I further suspect Wal-Mart hopes to steer the debate towards ending our employer-based health-insurance system in favor of universal government- provided coverage. Wal-Mart's workers tend to be low-paid, which means neither they nor Wal-Mart can really afford the full costs of their health coverage. (Certainly not while insurance companies suck up a lot of health care expenditures -- isn't it 31%? -- on profits and administrative costs.) Universal government-provided coverage would simply get Wal-Mart off the hook. More from today's Times article:
[The Wal-Mart and other CEOs] did not propose any specific policies to achieve this goal, or commit to spending any extra money in the near-term to provide health coverage to more workers. . . .
But [Wal-Mart CEO] Scott and others did not lay out a detailed plan, and in response to a reporter's question he said Wal-Mart is not committed to spending more on health care or making any immediate promises to provide health coverage to more workers.
The SEIU funds campaign group Wal-Mart Watch, which as recently as last month said Wal-Mart's health plans were a raw deal for employees. But [SEIU president] Stern said he joined Wal-Mart and the other employers because America's health care system requires fundamental change.
''It's time to admit the employer-based health care system is dead,'' Stern said.
If, like me, you think employment-based coverage is fundamentally a bad idea, the CEOs' unwillingness to spend more money is actually a good sign. It means they intend to push the government to pick up the slack.
And Wal-Mart tends to get what it wants.
Why Ford (which lost $12+ billion last year), GM, DaimlerChrysler, and the UAW didn't beat this Wal-Mart cabal to the punch is certainly a puzzlement to me. The major U.S. automakers now spend more on health care than on steel, and they're shedding jobs like crazy. Overseas competitors' workers have government-provided health coverage, and even the U.S. operations of Toyota, Honda, Subaru, et al. don't have the massive retiree health costs of the U.S. Big Three. Toyota announced last year it was locating a plant in Canada rather than the American South, partly because the Canadian government provides health care. (Story here. Better education was the other major factor.) But I predict it's only a matter of time before GM, Ford, DaimlerChrylser, and the UAW join the call for universal government-provided coverage.

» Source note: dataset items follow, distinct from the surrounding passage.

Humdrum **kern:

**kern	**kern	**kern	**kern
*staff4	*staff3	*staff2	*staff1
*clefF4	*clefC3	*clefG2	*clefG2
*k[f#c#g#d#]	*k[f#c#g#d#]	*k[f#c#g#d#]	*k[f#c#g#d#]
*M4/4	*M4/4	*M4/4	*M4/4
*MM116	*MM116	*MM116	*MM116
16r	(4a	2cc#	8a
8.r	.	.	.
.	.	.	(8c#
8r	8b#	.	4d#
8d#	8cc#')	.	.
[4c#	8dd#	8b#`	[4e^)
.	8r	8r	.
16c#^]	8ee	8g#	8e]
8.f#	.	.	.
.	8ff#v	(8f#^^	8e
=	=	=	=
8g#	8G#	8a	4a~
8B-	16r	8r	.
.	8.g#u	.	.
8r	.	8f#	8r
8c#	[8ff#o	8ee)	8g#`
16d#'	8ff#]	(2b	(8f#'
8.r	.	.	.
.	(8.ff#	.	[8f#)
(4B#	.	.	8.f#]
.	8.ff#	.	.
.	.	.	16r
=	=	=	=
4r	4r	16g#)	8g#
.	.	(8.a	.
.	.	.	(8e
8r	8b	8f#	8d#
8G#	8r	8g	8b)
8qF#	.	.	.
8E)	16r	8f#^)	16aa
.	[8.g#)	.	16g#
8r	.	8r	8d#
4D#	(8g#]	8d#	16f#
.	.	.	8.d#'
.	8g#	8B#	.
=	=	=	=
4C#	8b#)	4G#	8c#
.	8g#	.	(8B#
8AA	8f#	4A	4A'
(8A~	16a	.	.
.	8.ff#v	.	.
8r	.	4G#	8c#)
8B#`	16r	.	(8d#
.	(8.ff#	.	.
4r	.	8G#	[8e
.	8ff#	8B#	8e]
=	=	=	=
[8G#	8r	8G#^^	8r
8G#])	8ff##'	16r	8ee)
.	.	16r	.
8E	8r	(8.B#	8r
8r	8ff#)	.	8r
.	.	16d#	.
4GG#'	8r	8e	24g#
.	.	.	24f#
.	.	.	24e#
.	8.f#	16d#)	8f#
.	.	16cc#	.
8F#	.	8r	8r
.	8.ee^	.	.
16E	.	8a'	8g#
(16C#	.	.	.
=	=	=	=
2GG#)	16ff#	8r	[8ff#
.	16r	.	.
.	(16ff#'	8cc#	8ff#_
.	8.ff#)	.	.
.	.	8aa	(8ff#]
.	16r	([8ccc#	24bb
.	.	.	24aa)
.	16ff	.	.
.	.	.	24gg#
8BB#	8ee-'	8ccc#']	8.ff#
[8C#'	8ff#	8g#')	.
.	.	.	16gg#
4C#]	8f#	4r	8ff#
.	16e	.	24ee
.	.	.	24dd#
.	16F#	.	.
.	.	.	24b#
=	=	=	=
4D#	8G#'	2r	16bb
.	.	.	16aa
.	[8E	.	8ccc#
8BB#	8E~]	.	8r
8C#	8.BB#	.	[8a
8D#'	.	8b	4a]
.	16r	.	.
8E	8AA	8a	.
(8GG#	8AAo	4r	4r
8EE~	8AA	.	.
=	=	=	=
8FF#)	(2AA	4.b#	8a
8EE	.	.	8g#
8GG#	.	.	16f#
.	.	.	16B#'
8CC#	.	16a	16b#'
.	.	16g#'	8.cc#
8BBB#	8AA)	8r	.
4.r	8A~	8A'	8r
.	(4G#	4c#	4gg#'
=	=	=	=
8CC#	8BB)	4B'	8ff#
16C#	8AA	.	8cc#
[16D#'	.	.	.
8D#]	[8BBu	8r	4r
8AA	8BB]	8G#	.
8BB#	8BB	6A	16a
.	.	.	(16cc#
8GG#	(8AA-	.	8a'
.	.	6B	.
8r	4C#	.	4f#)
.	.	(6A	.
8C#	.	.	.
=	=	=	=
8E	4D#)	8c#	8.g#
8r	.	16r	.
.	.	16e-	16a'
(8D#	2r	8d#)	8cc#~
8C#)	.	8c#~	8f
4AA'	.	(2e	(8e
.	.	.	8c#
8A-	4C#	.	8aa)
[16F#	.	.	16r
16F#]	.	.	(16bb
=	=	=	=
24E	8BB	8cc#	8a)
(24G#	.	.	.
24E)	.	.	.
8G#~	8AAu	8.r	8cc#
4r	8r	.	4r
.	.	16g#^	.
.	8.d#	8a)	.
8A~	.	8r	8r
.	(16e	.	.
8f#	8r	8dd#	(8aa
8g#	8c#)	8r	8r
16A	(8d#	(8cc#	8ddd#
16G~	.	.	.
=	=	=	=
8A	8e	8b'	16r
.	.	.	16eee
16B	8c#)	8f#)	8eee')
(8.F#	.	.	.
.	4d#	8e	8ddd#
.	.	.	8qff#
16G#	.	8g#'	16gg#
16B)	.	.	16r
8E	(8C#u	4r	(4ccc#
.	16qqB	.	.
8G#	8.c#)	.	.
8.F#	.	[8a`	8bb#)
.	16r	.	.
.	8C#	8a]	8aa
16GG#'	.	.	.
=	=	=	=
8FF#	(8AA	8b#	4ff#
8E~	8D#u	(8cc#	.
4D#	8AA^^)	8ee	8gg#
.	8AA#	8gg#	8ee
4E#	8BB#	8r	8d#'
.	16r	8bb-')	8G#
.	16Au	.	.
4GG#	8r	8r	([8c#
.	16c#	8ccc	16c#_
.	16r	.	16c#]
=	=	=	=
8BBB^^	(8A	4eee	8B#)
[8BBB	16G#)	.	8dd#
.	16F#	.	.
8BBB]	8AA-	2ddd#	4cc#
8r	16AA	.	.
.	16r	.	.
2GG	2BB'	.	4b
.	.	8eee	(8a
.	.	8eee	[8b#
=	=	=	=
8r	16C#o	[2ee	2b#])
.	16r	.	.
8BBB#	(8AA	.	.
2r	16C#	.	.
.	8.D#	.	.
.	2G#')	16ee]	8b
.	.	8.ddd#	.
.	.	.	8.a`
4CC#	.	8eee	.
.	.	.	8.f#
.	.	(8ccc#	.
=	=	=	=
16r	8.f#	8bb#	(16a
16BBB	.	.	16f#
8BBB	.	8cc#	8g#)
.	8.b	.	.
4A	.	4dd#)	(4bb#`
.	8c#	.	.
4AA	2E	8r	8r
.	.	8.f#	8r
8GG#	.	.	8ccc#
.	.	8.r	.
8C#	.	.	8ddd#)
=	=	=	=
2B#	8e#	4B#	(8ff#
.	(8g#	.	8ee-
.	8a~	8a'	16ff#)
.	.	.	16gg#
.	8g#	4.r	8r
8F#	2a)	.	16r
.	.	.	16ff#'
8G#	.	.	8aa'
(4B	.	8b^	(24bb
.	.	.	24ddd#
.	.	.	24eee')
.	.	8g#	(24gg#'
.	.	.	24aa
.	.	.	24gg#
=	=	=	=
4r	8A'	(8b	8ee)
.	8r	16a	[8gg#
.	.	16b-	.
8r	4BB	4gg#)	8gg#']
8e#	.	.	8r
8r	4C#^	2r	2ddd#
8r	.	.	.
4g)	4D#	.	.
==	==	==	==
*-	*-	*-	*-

Resistance is futile.
There was a lot of bloody fighting left after Gettysburg, after Stalingrad, after the Battle of Britain. As Churchill said, "it was not the end, or even the beginning of the end, but it was the end of the beginning."
Today, the beginning of the fight for universal healthcare has ended.
It's about time.
P.S. Why employer-based health coverage is a bad idea:
- If you lose your job, you lose your coverage.
- If you lose your job because you're too sick or injured to work, this is precisely when you need coverage the most. Lack of coverage can mean you don't get the treatment you need to get better and return to work. In theory, you can extend (for a limited time) your old employer's coverage under COBRA, but your premium will go way up -- and you can't pay it because you've just lost your income. No income, no treatment, no improvement -- you lose your life savings, your home. I've seen it happen.
- If you or a member of your family have a serious pre-existing condition, you're pretty much stuck with your old employer -- no leaving for a better job at another company, and no way would you dare to start your own business. Even Republicans should be able to understand this is Bad For Bidness.